Тогда Могун распрямился во весь рост и рёк громовым голосом:

– Именем Богов наших, ныне отпущаю вас, грядите восвояси! – Он подошёл к недвижным посланникам и, произнося что-то про себя, ткнул каждого концом посоха.

После этого короткого и совсем несильного тычка посланники обретали способность переставлять свои словно налитые свинцом ноги.

Вот все греки зашевелились. Краснота их лиц постепенно начала переходить в бледность. Преследуемые непонятным страхом, они живо покинули Мольбище и мигом скрылись в гостевом дворе.

Люди тоже стали расходиться, дивясь происшедшему чуду, которое они зрели воочью.

И долго потом шли пересуды не только в Переяславце, но и во всех окрестностях, обрастая всё новыми подробностями, одна невероятнее другой.

Святослав, подойдя к Могуну, когда они остались одни, молвил:

– Эка ты, отче, нагнал страху на греков! Понесут они теперь сей страх аж до самого Царьграда, может, и не будет войны, откажутся от мысли заполучить Болгарию? Что скажешь?

– Не верь им, княже! – покачал головой Могун. – Слишком разряжены они в парчу и злато, слишком щедрые дары принесли. Словно тем блеском хотят затмить твои очи и разум. Будь настороже! В Царьграде тоже есть сильные кудесники, которые вкупе с хитрыми черноризцами и стратигосами не спят и думают, как обмануть чистую славянскую душу.

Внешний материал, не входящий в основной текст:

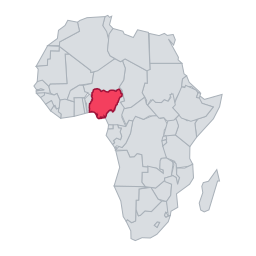 location of Nigeria within Africa
{"feature_id": "NGA", "entity_name": "Nigeria", "entity_type": "country or territory", "adm_level": 0, "iso_a3": "NGA", "parent_name": "Africa", "parent_adm1": "", "projection": "robinson", "projection_center": [7.751, 9.075], "detail": "fine", "context": "in_parent", "style": "filled", "palette": "rose", "viewbox_px": 256, "rotation_deg": 0, "n_neighbors": 49, "source": "natural_earth", "source_scale": "50m", "svg_char_len": 13477}
<svg xmlns="http://www.w3.org/2000/svg" viewBox="0 0 256 256"><path d="M175.4,134.9L189.9,146.6L189.7,158.5L192.7,164.2L190.4,166.0L176.8,168.0L174.7,161.4L166.5,158.0L163.4,152.3L162.7,146.0L166.7,142.5L165.8,135.5L175.4,134.9Z" fill="#d9dde1" stroke="#a8b0b8" stroke-width="1"/><path d="M59.4,46.4L59.2,51.2L50.5,51.0L50.3,59.0L47.7,59.3L47.4,65.4L36.1,66.4L47.7,45.6L59.4,46.4Z" fill="#d9dde1" stroke="#a8b0b8" stroke-width="1"/><path d="M162.7,146.0L166.5,158.0L160.9,158.6L159.8,168.8L163.2,170.0L163.3,173.4L156.5,168.2L142.8,166.6L141.7,154.7L137.2,153.7L134.2,156.9L130.0,157.2L126.9,150.3L115.5,150.1L119.4,146.0L122.1,147.5L126.0,143.0L130.5,133.3L133.0,118.9L135.5,116.3L143.6,119.4L152.6,115.6L157.3,115.6L160.2,118.6L163.8,117.6L167.8,125.1L164.3,130.1L162.7,146.0Z" fill="#d9dde1" stroke="#a8b0b8" stroke-width="1"/><path d="M196.6,137.2L194.9,123.3L198.0,118.8L205.8,116.4L213.3,107.0L202.0,103.3L198.8,99.0L200.3,96.2L204.4,99.4L222.1,94.4L219.6,106.7L213.4,118.8L196.6,137.2Z" fill="#d9dde1" stroke="#a8b0b8" stroke-width="1"/><path d="M189.9,146.6L175.4,134.9L178.5,126.0L175.6,118.7L179.1,114.8L187.0,120.7L197.2,119.7L194.9,123.3L196.6,137.2L189.9,146.6Z" fill="#d9dde1" stroke="#a8b0b8" stroke-width="1"/><path d="M149.5,106.3L147.4,104.9L146.4,104.0L146.7,100.5L142.1,92.7L144.9,83.0L147.3,83.2L146.9,69.5L150.0,69.5L149.8,63.3L181.9,63.3L184.0,73.8L186.6,75.8L182.5,79.0L181.3,89.6L176.0,98.8L175.3,104.9L171.7,93.7L168.1,101.3L164.3,99.8L161.5,102.6L155.5,102.4L150.8,99.9L147.6,105.1L149.5,106.3Z" fill="#d9dde1" stroke="#a8b0b8" stroke-width="1"/><path d="M146.9,70.8L147.3,83.2L144.9,83.0L142.1,92.7L144.7,97.2L131.3,107.3L124.0,108.8L120.3,102.2L124.5,100.8L122.0,90.3L119.1,87.1L123.7,80.1L125.3,68.3L122.4,60.6L125.1,58.9L146.9,70.8Z" fill="#d9dde1" stroke="#a8b0b8" stroke-width="1"/><path d="M126.1,221.2L127.4,219.7L131.7,222.7L135.6,220.9L135.9,209.3L138.4,215.8L140.3,215.4L145.0,210.9L151.3,211.6L161.8,201.0L166.5,201.5L168.2,208.1L167.8,212.7L165.7,212.3L164.5,215.5L166.0,217.2L170.3,215.5L168.2,221.8L156.9,234.3L150.3,238.0L142.0,237.7L135.3,240.6L131.0,238.6L130.8,230.9L126.1,221.2ZM159.6,222.4L157.2,222.1L154.3,225.3L157.1,227.4L159.6,222.4Z" fill="#d9dde1" stroke="#a8b0b8" stroke-width="1"/><path d="M159.6,222.4L157.1,227.4L154.3,225.3L157.2,222.1L159.6,222.4Z" fill="#d9dde1" stroke="#a8b0b8" stroke-width="1"/><path d="M166.5,201.5L158.0,199.1L150.9,187.4L155.7,188.0L164.7,180.4L171.6,184.2L170.7,195.4L166.5,201.5Z" fill="#d9dde1" stroke="#a8b0b8" stroke-width="1"/><path d="M161.8,201.0L151.3,211.6L145.0,210.9L140.3,215.4L138.4,215.8L135.9,209.3L136.1,200.2L138.7,200.1L139.0,189.0L150.9,187.4L158.0,199.1L161.8,201.0Z" fill="#d9dde1" stroke="#a8b0b8" stroke-width="1"/><path d="M136.1,200.2L135.6,220.9L131.7,222.7L127.4,219.7L126.1,221.2L123.2,216.6L120.8,201.0L114.1,186.0L150.4,186.9L139.0,189.0L138.7,200.1L136.1,200.2Z" fill="#d9dde1" stroke="#a8b0b8" stroke-width="1"/><path d="M36.3,89.5L33.9,86.0L38.2,80.6L42.4,80.1L48.8,86.3L50.5,93.1L36.4,93.3L36.0,90.9L44.2,89.8L36.3,89.5Z" fill="#d9dde1" stroke="#a8b0b8" stroke-width="1"/><path d="M50.5,93.1L48.8,86.3L50.3,83.9L67.0,83.6L65.1,54.0L69.2,54.0L90.8,70.5L90.8,72.5L93.8,72.2L92.0,83.4L79.2,85.2L71.1,89.9L67.2,99.6L59.9,100.1L57.0,93.5L54.2,95.0L50.5,93.1Z" fill="#d9dde1" stroke="#a8b0b8" stroke-width="1"/><path d="M36.1,66.4L47.4,65.4L47.7,59.3L50.3,59.0L50.5,51.0L59.2,51.2L59.4,46.4L69.2,54.0L65.1,54.0L67.0,83.6L50.3,83.9L48.8,86.3L42.4,80.1L37.2,81.6L38.2,69.2L36.1,66.4Z" fill="#d9dde1" stroke="#a8b0b8" stroke-width="1"/><path d="M89.3,112.4L87.1,112.8L86.5,103.5L84.1,99.3L89.8,93.8L92.4,98.5L89.4,105.4L89.3,112.4Z" fill="#d9dde1" stroke="#a8b0b8" stroke-width="1"/><path d="M122.4,60.6L125.3,68.3L123.7,80.1L119.1,87.1L122.0,90.3L120.9,93.0L117.8,89.5L106.7,91.9L96.9,88.7L93.3,89.7L91.9,95.6L84.8,91.8L83.1,85.4L92.0,83.4L93.8,72.2L114.7,58.7L120.5,61.7L122.4,60.6Z" fill="#d9dde1" stroke="#a8b0b8" stroke-width="1"/><path d="M121.7,91.8L124.5,100.8L120.3,102.2L124.4,108.0L121.8,117.2L125.8,126.6L108.5,124.8L105.3,117.9L106.0,114.9L109.8,110.0L114.3,110.2L121.7,91.8Z" fill="#d9dde1" stroke="#a8b0b8" stroke-width="1"/><path d="M84.5,97.6L87.1,112.8L84.8,113.5L81.9,98.5L84.5,97.6Z" fill="#d9dde1" stroke="#a8b0b8" stroke-width="1"/><path d="M82.1,97.6L84.8,113.5L74.0,116.4L73.9,97.7L82.1,97.6Z" fill="#d9dde1" stroke="#a8b0b8" stroke-width="1"/><path d="M59.9,100.1L65.0,99.1L74.2,101.9L74.0,116.4L60.7,118.3L61.1,114.2L58.3,111.8L59.9,100.1Z" fill="#d9dde1" stroke="#a8b0b8" stroke-width="1"/><path d="M44.5,92.7L54.2,95.0L57.0,93.5L59.9,100.1L59.2,108.0L56.6,109.1L55.1,105.3L53.1,105.9L51.5,100.6L45.6,104.2L40.5,97.5L44.5,92.7Z" fill="#d9dde1" stroke="#a8b0b8" stroke-width="1"/><path d="M36.4,93.3L44.5,92.7L44.4,95.1L40.5,97.5L36.4,93.3Z" fill="#d9dde1" stroke="#a8b0b8" stroke-width="1"/><path d="M58.7,108.0L58.3,111.8L61.1,114.2L60.7,118.3L50.5,110.8L53.8,105.7L56.6,109.1L58.7,108.0Z" fill="#d9dde1" stroke="#a8b0b8" stroke-width="1"/><path d="M45.6,104.2L51.5,100.6L53.8,105.7L50.5,110.8L45.6,104.2Z" fill="#d9dde1" stroke="#a8b0b8" stroke-width="1"/><path d="M67.2,99.6L70.3,90.7L79.2,85.2L83.1,85.4L84.8,91.8L88.0,92.6L84.5,97.6L73.9,97.7L74.2,101.9L67.2,99.6Z" fill="#d9dde1" stroke="#a8b0b8" stroke-width="1"/><path d="M157.3,115.6L149.2,116.0L143.6,119.4L135.5,116.3L132.8,121.0L129.1,120.3L126.0,124.9L121.7,115.0L124.0,108.8L131.3,107.3L144.7,97.2L146.4,104.0L157.3,115.6Z" fill="#d9dde1" stroke="#a8b0b8" stroke-width="1"/><path d="M132.8,121.0L130.5,133.3L126.0,143.0L122.1,147.5L116.7,145.8L114.7,147.7L112.5,144.4L114.6,142.7L113.5,140.6L116.6,138.1L120.5,139.7L121.7,136.1L120.1,131.9L121.3,128.2L118.5,127.9L117.9,124.9L125.8,126.6L129.1,120.3L132.8,121.0Z" fill="#d9dde1" stroke="#a8b0b8" stroke-width="1"/><path d="M113.0,124.9L117.6,124.7L118.5,127.9L121.3,128.2L120.1,131.9L121.7,136.1L120.5,139.7L116.6,138.1L113.5,140.6L114.6,142.7L112.5,144.4L106.1,135.4L108.1,128.8L113.0,128.7L113.0,124.9Z" fill="#d9dde1" stroke="#a8b0b8" stroke-width="1"/><path d="M108.5,124.8L113.0,124.9L113.0,128.7L108.1,128.8L108.5,124.8Z" fill="#d9dde1" stroke="#a8b0b8" stroke-width="1"/><path d="M166.5,158.0L173.2,162.2L171.5,174.8L172.9,175.6L164.5,178.2L164.7,180.4L155.7,188.0L145.3,186.7L141.8,182.2L142.1,172.3L147.8,172.3L147.6,166.1L156.5,168.2L163.3,173.4L163.2,170.0L159.8,168.8L160.1,160.6L161.7,158.2L166.5,158.0Z" fill="#d9dde1" stroke="#a8b0b8" stroke-width="1"/><path d="M172.0,160.8L176.1,163.7L176.6,174.4L179.6,177.6L177.6,184.4L176.2,177.6L171.5,174.8L173.9,164.8L172.0,160.8Z" fill="#d9dde1" stroke="#a8b0b8" stroke-width="1"/><path d="M176.8,168.0L184.7,168.1L192.7,164.2L193.5,177.9L189.6,184.2L176.5,193.8L177.8,207.3L171.0,211.2L170.3,215.5L168.2,215.5L166.5,201.5L170.7,195.4L171.6,184.2L164.9,181.6L164.5,178.2L172.9,175.6L176.2,177.6L177.6,184.4L179.6,177.6L176.6,174.4L176.8,168.0Z" fill="#d9dde1" stroke="#a8b0b8" stroke-width="1"/><path d="M168.2,215.5L166.0,217.2L164.5,215.5L165.7,212.3L168.2,215.5Z" fill="#d9dde1" stroke="#a8b0b8" stroke-width="1"/><path d="M114.7,147.7L116.7,147.6L115.5,150.1L114.7,147.7ZM115.8,151.0L126.9,150.3L130.0,157.2L134.2,156.9L137.2,153.7L141.7,154.7L142.8,166.6L147.9,167.1L147.8,172.3L142.1,172.3L141.8,182.2L145.3,186.7L114.1,186.0L119.7,167.3L115.8,151.0Z" fill="#d9dde1" stroke="#a8b0b8" stroke-width="1"/><path d="M165.9,139.5L166.7,142.5L162.7,146.0L161.9,140.8L165.9,139.5Z" fill="#d9dde1" stroke="#a8b0b8" stroke-width="1"/><path d="M216.8,169.6L219.5,181.0L217.6,181.0L208.9,209.9L204.2,211.9L200.7,210.0L199.2,203.1L202.8,192.7L201.8,186.3L203.3,182.6L208.4,181.3L216.8,169.6Z" fill="#d9dde1" stroke="#a8b0b8" stroke-width="1"/><path d="M36.0,90.9L40.8,88.6L44.2,89.8L36.0,90.9Z" fill="#d9dde1" stroke="#a8b0b8" stroke-width="1"/><path d="M107.8,37.3L102.7,25.5L105.0,16.6L107.8,15.4L109.5,17.3L111.7,16.2L109.5,24.8L113.0,28.5L107.8,37.3Z" fill="#d9dde1" stroke="#a8b0b8" stroke-width="1"/><path d="M59.4,46.4L59.6,41.9L79.5,31.2L77.5,22.2L80.0,20.4L87.0,17.7L105.0,16.6L102.7,25.5L106.7,31.7L108.7,40.1L107.5,50.5L110.1,55.8L114.7,58.7L97.6,70.8L90.8,72.5L90.8,70.5L59.4,46.4Z" fill="#d9dde1" stroke="#a8b0b8" stroke-width="1"/><path d="M181.6,86.9L182.5,79.0L186.6,75.8L189.2,82.3L200.0,92.3L198.0,92.8L191.5,86.6L181.6,86.9Z" fill="#d9dde1" stroke="#a8b0b8" stroke-width="1"/><path d="M47.7,45.6L57.4,38.5L58.5,30.3L65.0,25.5L67.8,20.3L77.5,22.2L79.5,31.2L59.6,41.9L59.5,45.6L47.7,45.6Z" fill="#d9dde1" stroke="#a8b0b8" stroke-width="1"/><path d="M181.9,63.3L149.8,63.3L149.1,33.4L159.1,35.6L164.4,33.4L167.2,35.4L173.2,34.5L175.3,39.8L173.6,45.1L168.4,39.0L178.4,57.3L178.1,59.8L181.9,63.3Z" fill="#d9dde1" stroke="#a8b0b8" stroke-width="1"/><path d="M148.4,32.4L150.0,69.5L146.9,70.8L125.1,58.9L120.5,61.7L110.1,55.8L107.5,50.5L109.1,34.0L113.0,28.5L122.9,31.2L124.2,34.0L133.3,37.5L137.6,29.8L148.4,32.4Z" fill="#d9dde1" stroke="#a8b0b8" stroke-width="1"/><path d="M213.3,107.0L205.8,116.4L190.9,121.3L181.5,118.1L172.6,107.7L181.6,86.9L184.8,87.6L185.6,85.3L195.9,90.0L198.0,92.8L196.5,97.5L199.3,97.9L202.0,103.3L213.3,107.0Z" fill="#d9dde1" stroke="#a8b0b8" stroke-width="1"/><path d="M198.0,92.8L200.7,93.3L199.3,97.9L196.5,97.5L198.0,92.8Z" fill="#d9dde1" stroke="#a8b0b8" stroke-width="1"/><path d="M175.4,134.9L163.5,136.2L168.0,120.2L175.6,118.7L176.9,120.9L178.5,126.0L175.4,134.9Z" fill="#d9dde1" stroke="#a8b0b8" stroke-width="1"/><path d="M165.8,135.5L166.7,139.1L161.9,140.8L162.7,137.0L165.8,135.5Z" fill="#d9dde1" stroke="#a8b0b8" stroke-width="1"/><path d="M166.9,121.0L163.8,117.6L159.0,118.2L147.6,105.1L152.8,99.5L155.5,102.4L161.5,102.6L164.3,99.8L168.1,101.3L170.9,97.4L169.9,94.6L173.0,93.9L175.3,104.9L172.6,107.7L179.1,114.8L173.9,120.1L166.9,121.0Z" fill="#d9dde1" stroke="#a8b0b8" stroke-width="1"/><path d="M119.3,89.2L119.7,89.9L120.2,90.6L120.5,91.1L120.8,92.6L120.8,92.9L120.9,93.0L120.9,93.3L121.1,93.4L121.5,93.4L121.8,93.6L122.0,93.8L122.1,94.0L122.1,94.5L122.0,95.0L121.9,95.3L122.0,95.8L122.0,96.0L121.9,96.1L121.5,96.4L121.0,96.8L120.8,96.8L120.6,96.9L120.3,97.0L120.1,97.2L119.6,98.0L119.1,98.9L119.0,99.6L118.8,100.2L118.4,100.6L118.4,100.9L118.3,101.0L118.3,101.3L118.3,101.9L118.2,102.1L117.7,102.3L117.5,102.5L117.3,102.9L117.3,103.3L117.2,103.8L117.2,104.2L117.1,104.4L116.9,104.7L116.7,104.9L116.5,105.0L116.0,105.1L115.8,105.7L115.6,106.1L115.6,106.3L115.4,107.2L115.0,107.8L115.0,108.1L115.0,108.3L114.5,108.9L114.4,109.0L114.3,109.3L114.4,109.5L114.5,109.7L114.6,109.8L114.4,109.9L114.0,110.3L113.8,110.5L113.7,110.6L113.7,111.1L113.5,111.4L113.3,111.6L113.1,111.7L112.9,111.8L112.6,111.9L112.4,111.7L112.3,111.1L112.2,110.9L111.8,110.5L111.5,110.2L111.1,109.9L111.0,110.0L110.9,110.3L110.8,110.5L110.6,110.5L110.3,110.5L110.0,110.5L110.0,110.4L109.9,110.2L109.6,110.4L109.1,110.7L109.0,110.8L108.8,110.9L108.7,111.2L108.5,111.6L108.3,111.8L108.0,111.9L107.9,112.1L107.7,112.2L107.4,112.7L106.9,113.2L106.7,113.5L106.5,113.9L106.4,114.4L106.3,114.9L106.2,115.7L105.9,116.2L105.7,116.6L105.6,116.9L105.5,117.1L105.4,117.1L105.1,117.2L105.0,116.9L104.9,116.9L104.6,116.6L104.8,117.4L104.8,117.7L104.0,117.8L103.4,117.9L103.0,117.8L102.7,117.7L102.7,117.4L102.6,117.5L102.5,117.8L102.0,117.8L101.8,117.6L101.6,117.3L101.4,117.2L101.4,117.3L101.6,117.6L101.6,117.9L101.2,118.2L101.0,118.3L100.8,118.1L100.7,117.9L100.7,117.5L100.6,117.2L100.6,117.4L100.6,117.6L100.6,118.0L100.8,118.3L100.5,118.4L100.4,118.4L100.2,118.4L100.1,118.1L100.0,118.4L99.8,118.4L99.7,118.4L99.3,118.5L99.2,118.5L99.1,118.4L99.2,118.1L99.0,118.3L99.0,118.6L98.9,118.6L98.6,118.6L98.4,118.4L98.2,118.3L97.9,118.1L97.3,117.5L97.2,117.2L97.0,116.9L96.9,116.5L96.7,116.0L96.8,115.9L96.9,116.0L97.0,115.9L96.8,115.8L96.7,115.8L96.7,115.6L96.7,115.3L96.9,115.2L97.1,115.2L97.2,114.9L96.7,115.1L96.3,114.9L96.2,114.7L96.3,114.6L96.5,114.6L96.8,114.6L96.8,114.4L96.6,114.4L96.6,114.2L96.4,114.4L96.2,114.5L96.0,114.4L96.0,114.1L95.9,114.0L95.8,113.9L95.3,113.2L94.7,112.6L94.1,112.2L93.3,112.0L91.5,112.0L91.4,111.9L91.5,111.8L91.7,111.7L92.3,111.4L92.2,111.4L91.6,111.6L91.4,111.6L91.1,112.0L89.6,112.1L89.4,112.1L89.4,111.9L89.5,111.4L89.5,111.2L89.5,110.8L89.4,110.6L89.4,110.2L89.5,110.1L89.5,109.9L89.5,109.7L89.5,108.9L89.6,108.7L89.5,108.4L89.4,108.2L89.4,107.9L89.4,107.5L89.3,107.4L89.4,106.8L89.4,106.1L89.4,105.8L89.4,105.6L89.5,105.1L89.5,104.6L89.6,103.7L89.9,103.7L90.3,103.6L90.5,103.3L90.6,102.9L90.6,102.5L90.7,102.3L90.8,102.1L91.1,101.8L91.1,101.4L91.3,101.3L91.5,101.2L91.9,100.7L92.0,100.2L91.8,99.9L91.9,99.7L92.0,99.5L92.1,99.4L92.3,99.5L92.3,99.4L92.5,98.9L92.5,98.7L92.3,98.3L92.3,98.1L92.2,97.7L92.2,97.4L92.1,97.2L91.6,96.4L91.6,96.1L91.8,95.7L92.0,95.3L92.1,95.2L91.9,95.0L91.9,94.9L91.9,94.7L92.0,94.6L92.0,94.3L92.0,93.9L92.0,93.2L92.0,92.8L92.4,92.6L92.8,92.1L93.1,91.6L93.2,91.2L93.4,90.0L93.5,89.9L94.2,89.4L94.5,89.2L94.8,89.1L95.3,89.0L95.5,89.0L96.0,89.1L96.4,89.0L96.7,88.8L96.9,88.7L97.1,88.7L98.0,89.0L99.0,89.3L99.3,89.3L99.5,89.5L99.9,89.9L100.1,90.1L100.7,91.0L100.9,91.2L101.0,91.4L101.4,91.4L101.5,91.3L101.7,91.1L102.0,91.0L103.4,90.3L103.5,90.3L103.8,90.4L104.2,90.5L105.2,91.2L106.0,91.7L106.6,91.8L107.2,91.9L108.4,92.0L109.2,91.0L109.5,90.7L109.9,90.5L110.0,90.5L110.7,90.3L112.0,90.2L113.3,90.3L113.5,90.3L114.0,90.4L114.9,90.8L115.2,91.1L115.8,91.1L116.2,91.1L116.3,90.8L116.7,90.4L117.0,90.2L117.3,90.0L117.8,89.7L118.1,89.6L118.5,89.3L118.8,89.2L119.3,89.2ZM102.0,118.2L101.8,118.3L101.6,118.3L101.8,117.8L102.1,118.0L102.0,118.2Z" fill="#f43f5e" stroke="#9f1239" stroke-width="1.5"/></svg>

– Стратигосы – это моя забота, а ты, отче, бди о черноризцах и кудесниках, – сказал князь и пошёл в Стан.

Проходя по Воинскому Стану, Святослав услышал женскую перебранку, крики, в другом месте – смех. Там и сям у шатров висело стираное бельё и бегали разновозрастные дети.

Начальник стражи, сопровождавший князя, видел, как тот всё больше хмурится. Потом велел кликнуть темников. Когда те собрались, строго сказал:

– Воинский Стан – не кочевой табор! В нём не должно быть ни жён, ни детей, ни знакомцев всяческих. Отныне запрещаю воинам водить сюда кого-либо. Кто хочет иметь жену, пусть ставит дом в Переяславце и там содержит семью. А в Стане жёнам не место, оттого что от них идут перебранки пустые. Жена – берегиня очага домашнего и прикипает душой ко всякой вещи, так что готова за неё всяческими способами сражаться. И на мужа своего жена глядит как на собственность, хочет, чтобы он всегда при ней был и всякие её прихоти исполнял. У воина же задача иная – он должен в походе содругам помогать, последним куском делиться, а на поле боя друг дружку и землю свою защищать, живота не жалеючи. Все с этим согласны?